ESXi hosts encounter numerous command aborts and timeouts on Pure Storage Arrays using NVME-oF

book

Article ID: 388546

calendar_today

Updated On:

Products

VMware vSphere ESXi VMware vSphere ESXi 8.0 VMware vSphere ESXi 7.0 VMware vSphere ESXi 6.0

Issue/Introduction

Pure Storage All-Flash arrays allow customers to use NVME-oF to connect to storage, instead of FC/TCP, as a way of increased performance for high I/O loads.

The issue manifests in a storage outage. Storage may disconnect or go offline, or, be at a complete stand still as commands start to abort and timeout reaching the array.

To troubleshoot a match of this issue, you can attempt to find this opcode 0x7f in the vmkernel log, as seen below. Many should be seen when the issue is hit:

vmkernel.1:YYYY-MM-SSTTHH:MM:SSZIn(182) vmkernel: cpu116:2099160)nvmetcp:nt_HandleAdminCmdTimeout:6009 [ctlr 267, queue 3] txPdu 0x431e1f9d75c0, vmkCmd 0x45dd401e8a40(13), opcode 0x7f, timed out.

Environment

VMware vSphere ESXi 8.x

VMware vSphere ESXi 7.x

Purity Release 6.7.1 or earlier

Cause

Pure has identified a now known issue with the buffers on the storage devices not clearing after commands complete.
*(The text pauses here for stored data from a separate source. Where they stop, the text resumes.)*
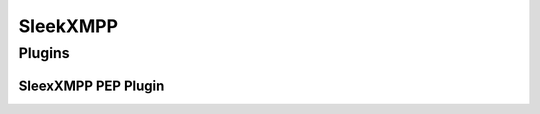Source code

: SleekXMPP
=========

Plugins
-------

.. todo::

    was sagt die sleekxmpp doku zu plugins? (da war iwas)




SleexXMPP PEP Plugin
********************


.. todo::

    kurze wiederholung + verweis auf xmpp
     -> user tune

    erweiterung auf Basis von UserTune
     -> diff zur änderung

    problem: sleekxmpp benutzt für pubsub, xep-163, keine extended stanzas (xep-0033, replyto)
     -> wir können nur pro user shares definieren, nicht per resource
        http://xmpp.org/extensions/xep-0163.html#notify-addressing #3
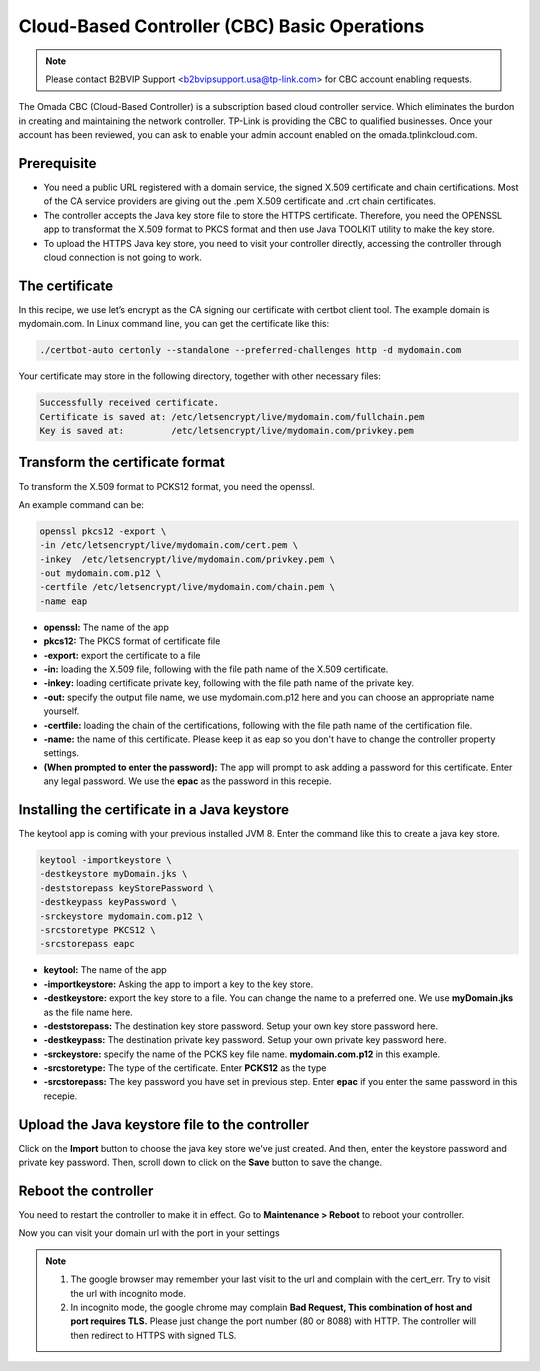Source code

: Cloud-Based Controller (CBC) Basic Operations
=============================================

.. note::

  Please contact B2BVIP Support <b2bvipsupport.usa@tp-link.com> for CBC account enabling requests.

The Omada CBC (Cloud-Based Controller) is a subscription based cloud controller service. Which eliminates the burdon in creating and maintaining the network controller. TP-Link is providing the CBC to qualified businesses. Once your account has been reviewed, you can ask to enable your admin account enabled on the omada.tplinkcloud.com.

.. image:: /images/cbc_license.png
    :width: 30%
    :align: center

.. image:: /images/cbc_new_controller.png
    :align: center

Prerequisite
------------
 
* You need a public URL registered with a domain service, the signed X.509 certificate and chain certifications. Most of the CA service providers are giving out the .pem X.509 certificate and .crt chain certificates. 

* The controller accepts the Java key store file to store the HTTPS certificate. Therefore, you need the OPENSSL app to transformat the X.509 format to PKCS format and then use Java  TOOLKIT utility to make the key store.

* To upload the HTTPS Java key store, you need to visit your controller directly, accessing the controller through cloud connection is not going to work.

The certificate
---------------
 
In this recipe, we use let’s encrypt as the CA signing our certificate with certbot client tool. The example domain is mydomain.com. In Linux command line, you can get the certificate like this:

.. code-block:: bash

    ./certbot-auto certonly --standalone --preferred-challenges http -d mydomain.com

Your certificate may store in the following directory, together with other necessary files:

.. code-block:: bash

    Successfully received certificate.
    Certificate is saved at: /etc/letsencrypt/live/mydomain.com/fullchain.pem
    Key is saved at:         /etc/letsencrypt/live/mydomain.com/privkey.pem
 
Transform the certificate format
--------------------------------
 
To transform the X.509 format to PCKS12 format, you need the openssl.

An example command can be:

.. code-block:: bash

    openssl pkcs12 -export \
    -in /etc/letsencrypt/live/mydomain.com/cert.pem \
    -inkey  /etc/letsencrypt/live/mydomain.com/privkey.pem \
    -out mydomain.com.p12 \
    -certfile /etc/letsencrypt/live/mydomain.com/chain.pem \
    -name eap

* **openssl:** The name of the app
* **pkcs12:** The PKCS format of certificate file
* **-export:** export the certificate to a file
* **-in:** loading the X.509 file, following with the file path name of the X.509 certificate.
* **-inkey:** loading certificate private key, following with the file path name of the private key.
* **-out:** specify the output file name, we use mydomain.com.p12 here and you can choose an appropriate name yourself.
* **-certfile:** loading the chain of the certifications, following with the file path name of the certification file.
* **-name:** the name of this certificate. Please keep it as eap so you don't have to change the controller property settings.
* **(When prompted to enter the password):** The app will prompt to ask adding a password for this certificate. Enter any legal password. We use the **epac** as the password in this recepie.
  
Installing the certificate in a Java keystore
---------------------------------------------
 
The keytool app is coming with your previous installed JVM 8. Enter the command like this to create a java key store.

.. code-block:: bash

    keytool -importkeystore \
    -destkeystore myDomain.jks \
    -deststorepass keyStorePassword \
    -destkeypass keyPassword \
    -srckeystore mydomain.com.p12 \
    -srcstoretype PKCS12 \
    -srcstorepass eapc

* **keytool:** The name of the app
* **-importkeystore:** Asking the app to import a key to the key store.
* **-destkeystore:** export the key store to a file. You can change the name to a preferred one. We use **myDomain.jks** as the file name here.
* **-deststorepass:** The destination key store password. Setup your own key store password here.
* **-destkeypass:** The destination private key password. Setup your own private key password here.
* **-srckeystore:** specify the name of the PCKS key file name. **mydomain.com.p12** in this example.
* **-srcstoretype:** The type of the certificate. Enter **PCKS12** as the type
* **-srcstorepass:** The key password you have set in previous step. Enter **epac** if you enter the same password in this recepie.

Upload the Java keystore file to the controller
-----------------------------------------------

.. image:: /images/https_import.png
    :align: center

Click on the **Import** button to choose the java key store we've just created. And then, enter the keystore password and private key password. Then, scroll down to click on the **Save** button to save the change.

Reboot the controller
---------------------

You need to restart the controller to make it in effect. Go to **Maintenance > Reboot** to reboot your controller.

.. image:: /images/reboot.png
    :width: 70%
    :align: center

Now you can visit your domain url with the port in your settings

.. image:: /images/controller_port.png
    :width: 70%
    :align: center

.. note::

  1. The google browser may remember your last visit to the url and complain with the cert_err. Try to visit the url with incognito mode.
  2. In incognito mode, the google chrome may complain **Bad Request, This combination of host and port requires TLS.** Please just change the port number (80 or 8088) with HTTP. The controller will then redirect to HTTPS with signed TLS.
This causes these buffers to fill up, causing further commands to never complete and thus the abort and timeout "storm" that suffers on the ESXi environment using these NVMEoF devices. ESXi service restarts does appear to clear this issue temporarily as the buffers do clear on a log out and log in from the array (via the driver).

Resolution

The full resolution is to have the customer upgrade to the latest Purity update.

This has been fully addressed in the Purity "long life release" (or LLR) version 6.7.2.